___ Document section ___

Figure 1.2 presents a detailed synthesis of the major ideas that are the foundation for all subsequent chapters, including (1) profiles of high-level users, (2) criteria for successful professional development, (3) alignment between UbD and other school and district initiatives, (4) effect on curriculum and assessment practices, and (5) general comments about other issues related to UbD's use and implementation.

Figure 1.2. What Have We Learned About Understanding by Design? A Summary of Preliminary Ascd Survey and Focus Group Results

  1. High-level UbD users tend to
    1. Use the UbD unit design regularly in their professional duties.
    2. Participate in a collaborative follow-up to their initial training (e.g., study groups, action research cohorts, and peer reviews).
    3. Be responsible for helping to synthesize the relationship between UbD and other school and district accountability initiatives.
    4. Articulate UbD as a framework to describe research-based best practices, rather than as a stand-alone program.
    5. Understand the connection between UbD's design principles and the universal best practices in their field.

___

▸ What to do
#1 Please select every line of the entries that contains the word "Eiffel".
#2 Pick up the Understanding by Design summary after its last line and keep writing it.
The Understanding by Design summary and the entries are two separate pieces of material.

___ Data extracts ___

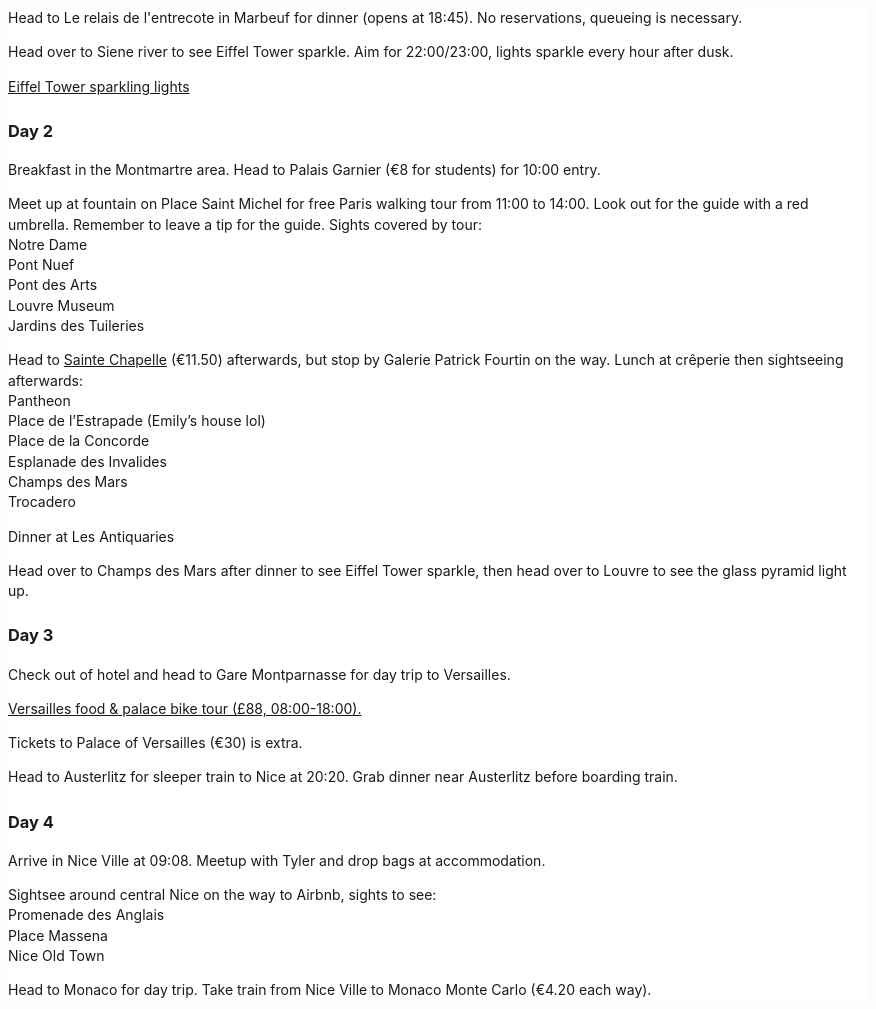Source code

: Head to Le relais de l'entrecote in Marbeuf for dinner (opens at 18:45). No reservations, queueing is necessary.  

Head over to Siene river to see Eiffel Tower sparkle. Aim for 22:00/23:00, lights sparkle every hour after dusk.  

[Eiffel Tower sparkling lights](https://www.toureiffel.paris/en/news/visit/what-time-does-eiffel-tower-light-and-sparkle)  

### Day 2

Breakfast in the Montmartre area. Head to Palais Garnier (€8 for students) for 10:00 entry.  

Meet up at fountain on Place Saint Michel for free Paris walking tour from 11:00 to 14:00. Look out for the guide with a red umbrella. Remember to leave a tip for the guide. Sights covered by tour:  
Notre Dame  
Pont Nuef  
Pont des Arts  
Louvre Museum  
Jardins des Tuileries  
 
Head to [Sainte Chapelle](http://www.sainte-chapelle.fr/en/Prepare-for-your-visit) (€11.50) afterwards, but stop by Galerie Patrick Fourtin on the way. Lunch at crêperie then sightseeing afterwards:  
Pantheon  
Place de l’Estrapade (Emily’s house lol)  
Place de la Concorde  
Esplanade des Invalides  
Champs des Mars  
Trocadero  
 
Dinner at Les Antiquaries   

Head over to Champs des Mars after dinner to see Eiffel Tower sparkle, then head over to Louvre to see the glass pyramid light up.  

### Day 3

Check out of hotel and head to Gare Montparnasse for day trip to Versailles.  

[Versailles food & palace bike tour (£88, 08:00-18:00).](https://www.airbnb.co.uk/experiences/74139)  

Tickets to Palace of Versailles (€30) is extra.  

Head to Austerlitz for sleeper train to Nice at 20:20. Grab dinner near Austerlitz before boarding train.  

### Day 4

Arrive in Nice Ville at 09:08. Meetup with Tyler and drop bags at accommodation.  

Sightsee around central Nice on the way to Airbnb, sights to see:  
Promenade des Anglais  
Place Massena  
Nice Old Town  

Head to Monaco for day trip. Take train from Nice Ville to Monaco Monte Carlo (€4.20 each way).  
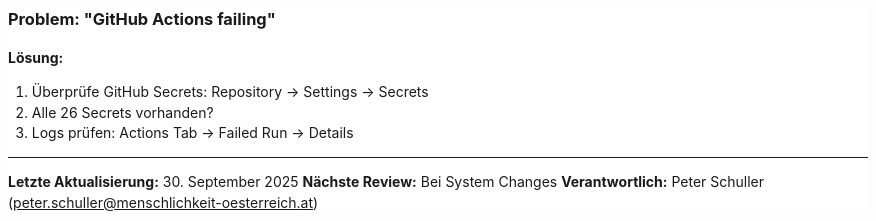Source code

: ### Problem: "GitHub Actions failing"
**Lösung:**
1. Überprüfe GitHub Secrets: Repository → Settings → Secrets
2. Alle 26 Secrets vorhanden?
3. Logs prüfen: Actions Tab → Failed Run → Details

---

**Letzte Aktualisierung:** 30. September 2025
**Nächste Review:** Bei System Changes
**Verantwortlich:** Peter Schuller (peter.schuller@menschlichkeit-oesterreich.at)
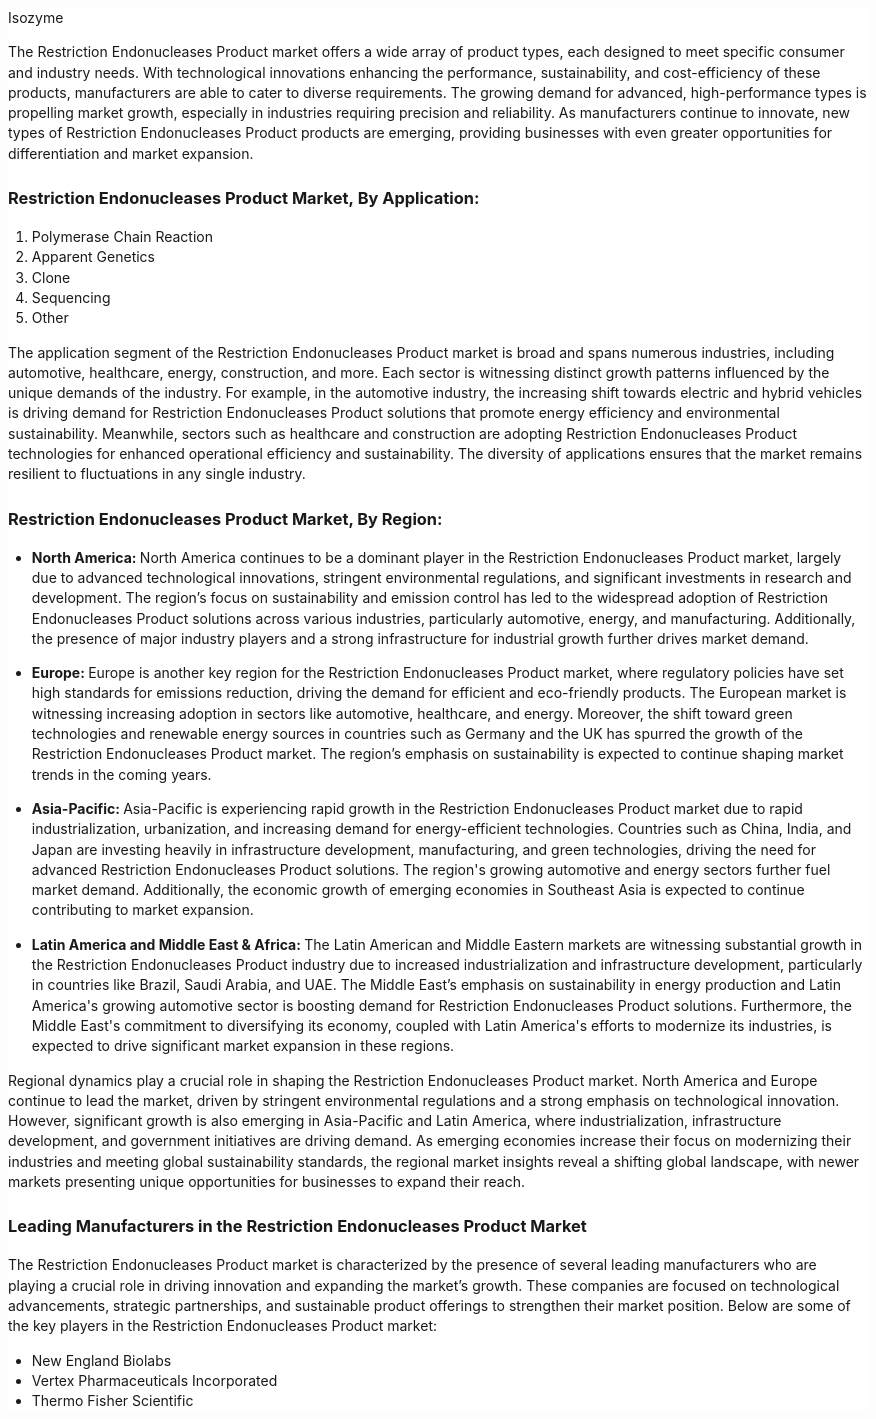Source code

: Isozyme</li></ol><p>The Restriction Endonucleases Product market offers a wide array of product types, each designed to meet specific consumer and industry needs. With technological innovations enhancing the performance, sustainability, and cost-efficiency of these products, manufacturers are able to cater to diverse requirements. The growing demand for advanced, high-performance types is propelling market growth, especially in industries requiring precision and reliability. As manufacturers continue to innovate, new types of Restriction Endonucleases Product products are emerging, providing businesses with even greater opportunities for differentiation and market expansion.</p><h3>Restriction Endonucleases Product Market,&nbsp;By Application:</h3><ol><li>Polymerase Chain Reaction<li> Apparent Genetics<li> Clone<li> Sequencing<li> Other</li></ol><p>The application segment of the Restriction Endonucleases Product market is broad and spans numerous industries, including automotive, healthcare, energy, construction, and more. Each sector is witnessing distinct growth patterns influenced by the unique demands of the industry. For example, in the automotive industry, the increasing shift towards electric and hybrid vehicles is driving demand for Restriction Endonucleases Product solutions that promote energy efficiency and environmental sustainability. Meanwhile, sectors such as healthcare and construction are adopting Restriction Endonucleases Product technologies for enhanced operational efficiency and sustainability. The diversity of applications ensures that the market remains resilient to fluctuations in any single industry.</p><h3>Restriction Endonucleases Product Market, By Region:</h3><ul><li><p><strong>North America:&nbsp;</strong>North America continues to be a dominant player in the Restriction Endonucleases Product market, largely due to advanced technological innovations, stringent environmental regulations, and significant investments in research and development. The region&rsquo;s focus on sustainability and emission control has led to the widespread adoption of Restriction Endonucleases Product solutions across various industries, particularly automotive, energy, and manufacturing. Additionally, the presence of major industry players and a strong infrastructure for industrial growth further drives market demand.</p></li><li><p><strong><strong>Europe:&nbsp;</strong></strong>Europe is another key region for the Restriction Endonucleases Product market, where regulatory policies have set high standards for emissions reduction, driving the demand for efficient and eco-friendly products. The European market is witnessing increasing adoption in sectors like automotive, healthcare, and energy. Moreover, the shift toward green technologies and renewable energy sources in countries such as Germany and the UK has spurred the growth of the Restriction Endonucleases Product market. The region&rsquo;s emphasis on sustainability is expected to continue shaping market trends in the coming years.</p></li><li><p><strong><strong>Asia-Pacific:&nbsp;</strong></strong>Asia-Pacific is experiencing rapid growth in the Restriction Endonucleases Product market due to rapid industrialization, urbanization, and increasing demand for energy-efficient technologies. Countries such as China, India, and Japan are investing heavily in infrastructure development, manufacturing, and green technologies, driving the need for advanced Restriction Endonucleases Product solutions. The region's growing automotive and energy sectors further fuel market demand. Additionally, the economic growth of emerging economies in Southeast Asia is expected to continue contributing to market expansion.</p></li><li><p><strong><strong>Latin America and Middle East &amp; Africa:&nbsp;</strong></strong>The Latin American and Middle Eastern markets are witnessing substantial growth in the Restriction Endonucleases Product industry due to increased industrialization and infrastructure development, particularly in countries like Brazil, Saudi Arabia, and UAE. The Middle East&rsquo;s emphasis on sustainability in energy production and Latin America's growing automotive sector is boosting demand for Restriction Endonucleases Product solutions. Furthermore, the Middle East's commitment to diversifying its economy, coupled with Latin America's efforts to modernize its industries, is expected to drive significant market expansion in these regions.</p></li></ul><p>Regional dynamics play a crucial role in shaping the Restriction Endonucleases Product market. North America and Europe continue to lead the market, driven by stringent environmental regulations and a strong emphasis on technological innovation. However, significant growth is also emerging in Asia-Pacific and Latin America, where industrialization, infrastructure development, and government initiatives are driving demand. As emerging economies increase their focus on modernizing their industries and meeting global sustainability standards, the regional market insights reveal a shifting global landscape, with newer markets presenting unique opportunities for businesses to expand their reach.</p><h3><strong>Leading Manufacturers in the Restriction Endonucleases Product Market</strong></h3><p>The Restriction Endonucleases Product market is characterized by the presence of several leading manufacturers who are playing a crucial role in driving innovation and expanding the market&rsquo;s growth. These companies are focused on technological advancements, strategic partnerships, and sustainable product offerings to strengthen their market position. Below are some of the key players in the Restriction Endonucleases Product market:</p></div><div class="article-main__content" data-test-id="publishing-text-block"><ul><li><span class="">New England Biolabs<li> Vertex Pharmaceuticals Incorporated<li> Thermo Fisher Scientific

___

▸ Answers to the problems
#1
Head over to Siene river to see Eiffel Tower sparkle. Aim for 22:00/23:00, lights sparkle every hour after dusk.  
[Eiffel Tower sparkling lights](https://www.toureiffel.paris/en/news/visit/what-time-does-eiffel-tower-light-and-sparkle)  
Head over to Champs des Mars after dinner to see Eiffel Tower sparkle, then head over to Louvre to see the glass pyramid light up.  

#2
  2. Successful and sustained UbD professional development tends to
    1. Avoid one-shot training sessions with little, if any, follow-up.
    2. Emphasize the alignment between UbD and other school and district accountability initiatives, especially standards and accountability testing.
    3. Involve all appropriate system stakeholders, not just single groups or cohorts.
    4. Ultimately involve some form of professional collaboration (e.g., initial study groups, peer review, and action research).
    5. Lead practitioners to express the need for value-added evaluations.
  3. To emphasize the alignment of UbD with other district initiatives, school and district staffs
    1. Avoid presenting UbD as another required program.
    2. Articulate the relationship between UbD and district standards.
    3. Analyze the content of high-stakes accountability testing designs to articulate areas on those tests in which UbD supports student achievement.
    4. Integrate enduring understandings and essential questions into district curriculum frameworks and standards documents.
    5. Describe underlying design principles of UbD and their connection to districtwide initiatives to ensure the success of all students such as literacy development, mathematical problem solving, and differentiated instruction.
  4. In schools and districts, UbD has influenced the curriculum and assessment processes as high-level users
    1. Provide controlling principles for unifying the articulation and implementation of standards.
    2. Establish a technology (through the three-circle audit process) for developing a viable core curriculum.
    3. Suggest tools and methodologies for unifying curriculum design.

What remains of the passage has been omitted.